The Soviets led by Stalin were keen on regaining lost territories and Yalta Conference was their best chance to do that. As a result Stalin even agreed to enter the Pacific war against Japan in exchange for more territories granted, including portions of Sakhalin, Port Arthur, Manchurian railroads and the Kurile Islands. However, already in poor health, President Roosevelt failed to acknowledge Stalin’s true objectives. Roosevelt readily met Stalin’s conditions, since the Soviets eventually agreed to join the United Nations and Pacific war. The two leaders even secretly negotiated a voting formula with a veto power granted solely to the permanent members in the UN Security Council, providing themselves with more control in the world affairs and greatly weakening the UN power in the oncoming disputes.
Overall, Roosevelt and the other Allies felt confident that Yalta had been successful. Nevertheless, the true Conference winner was once again Joseph Stalin.

==Post war doctrines, conference reactions and consequences==

Although, the initial reaction to the Yalta agreements was celebratory, it was also very short lived. In 1945, the administration of the new US president Harry Truman clashed with the Soviets over their influence in Eastern Europe, and over the United Nations. Many Americans began to criticize Roosevelt’s handling of the Yalta negotiations due to the following lack of Soviet cooperation and even giving Eastern Europe and Northeast Asia away to the Soviet Union. Numerous Central European nations also often regard the Conference in Yalta as the “Great Western betrayal” since it allowed the USSR to intervene freely in their domestic affairs, abandoning democratic policies and turning them into Soviet satellites, effectively introducing Communist regimes with impunity. At the Yalta conference, the Big Three “attempted to sacrifice freedom for the sake of stability”, and many believe the decisions and concessions of Roosevelt and Churchill during the summit led to the following power struggle during the Cold War. Nevertheless, Stalin essentially got everything he wanted: a significant territorial sphere of influence and interest as a buffer zone.

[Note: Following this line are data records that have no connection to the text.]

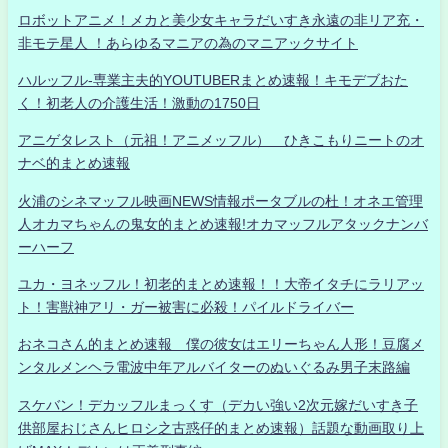
ロボットアニメ！メカと美少女キャラだいすき永遠の非リア充・
非モテ星人 ！あらゆるマニアの為のマニアックサイト
ハルッフル-専業主夫的YOUTUBERまとめ速報！キモデブおた
く！初老人の介護生活！激動の1750日
アニゲタレスト（元祖！アニメッフル） ひきこもりニートのオ
ナベ的まとめ速報
火浦のシネマッフル映画NEWS情報ポータブルの杜！オネエ管理
人オカマちゃんの鬼女的まとめ速報!オカマッフルアタックナンバ
ーハーフ
ユカ・ヨネッフル！初老的まとめ速報！！大帝イタチにラリアッ
ト！害獣神アリ・ガー被害に必殺！パイルドライバー
おネコさん的まとめ速報 僕の彼女はエリーちゃん人形！豆腐メ
ンタルメンヘラ電波中年アルバイターのぬいぐるみ男子末路編
スケバン！デカッフルまっくす（デカい強い2次元嫁だいすき子
供部屋おじさんヒロシ之古惑仔的まとめ速報）話題な動画取り上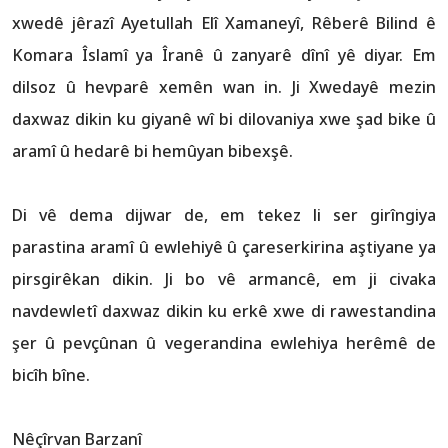
xwedê jêrazî Ayetullah Elî Xamaneyî, Rêberê Bilind ê
Komara Îslamî ya Îranê û zanyarê dînî yê diyar. Em
dilsoz û hevparê xemên wan in. Ji Xwedayê mezin
daxwaz dikin ku giyanê wî bi dilovaniya xwe şad bike û
aramî û hedarê bi hemûyan bibexşê.
Di vê dema dijwar de, em tekez li ser girîngiya
parastina aramî û ewlehiyê û çareserkirina aştiyane ya
pirsgirêkan dikin. Ji bo vê armancê, em ji civaka
navdewletî daxwaz dikin ku erkê xwe di rawestandina
şer û pevçûnan û vegerandina ewlehiya herêmê de
bicîh bîne.
Nêçîrvan Barzanî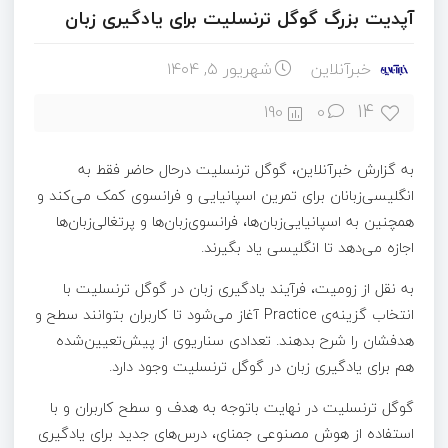
آپدیت بزرگ گوگل ترنسلیت برای یادگیری زبان
خبرآنلاین
شهریور ۵, ۱۴۰۴
14
190
0
به گزارش خبرآنلاین، گوگل ترنسلیت درحال حاضر فقط به
انگلیسی‌زبانان برای تمرین اسپانیایی و فرانسوی کمک می‌کند و
همچنین به اسپانیایی‌زبان‌ها، فرانسوی‌زبان‌ها و پرتغالی‌زبان‌ها
اجازه می‌دهد تا انگلیسی یاد بگیرند.
به نقل از زومیت، فرآیند یادگیری زبان در گوگل ترنسلیت با
انتخاب گزینه‌ی Practice آغاز می‌شود تا کاربران بتوانند سطح و
هدفشان را شرح بدهند. تعدادی سناریوی از پیش‌تعیین‌شده
هم برای یادگیری زبان در گوگل ترنسلیت وجود دارد.
گوگل ترنسلیت در نهایت باتوجه به هدف و سطح کاربران و با
استفاده از هوش مصنوعی جمنای، درس‌های جدید برای یادگیری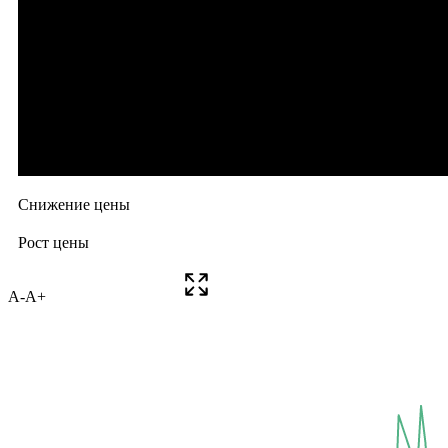
A-
A+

The German invasion in the USSR and pressing back to victory in the East required a tremendous sacrifice by the Soviet Union. And Stalin skillfully used that during the wartime conferences in pursue of his postwar Soviet empire expansion. Soviet military casualties totaled approximately 35 million with over 15 million killed, missing or captured. One in four Soviets was killed or wounded. More than 1 700 towns and 70 000 villages were destroyed and the Soviet civilian death toll reached over 25 million. Thereafter, Stalin was often referred to as one of the most influential men in human history. Although, Stalin was responsible for the deaths of over 20 million people during his brutal rule, he was even nominated for Nobel Peace Prize twice – in 1945 and 1948. He continued to prosecute a reign of terror, purges, executions, exiles to labor camps and persecution in the postwar USSR, suppressing all dissent and anything that represented foreign–especially Western–influence. Stalin established communist-satellite governments throughout Eastern and Central Europe.
However, despite all, Soviet dictator’s iron will and deft political skills let Stalin play the loyal ally while never abandoning his true vision of an expanded postwar Soviet empire.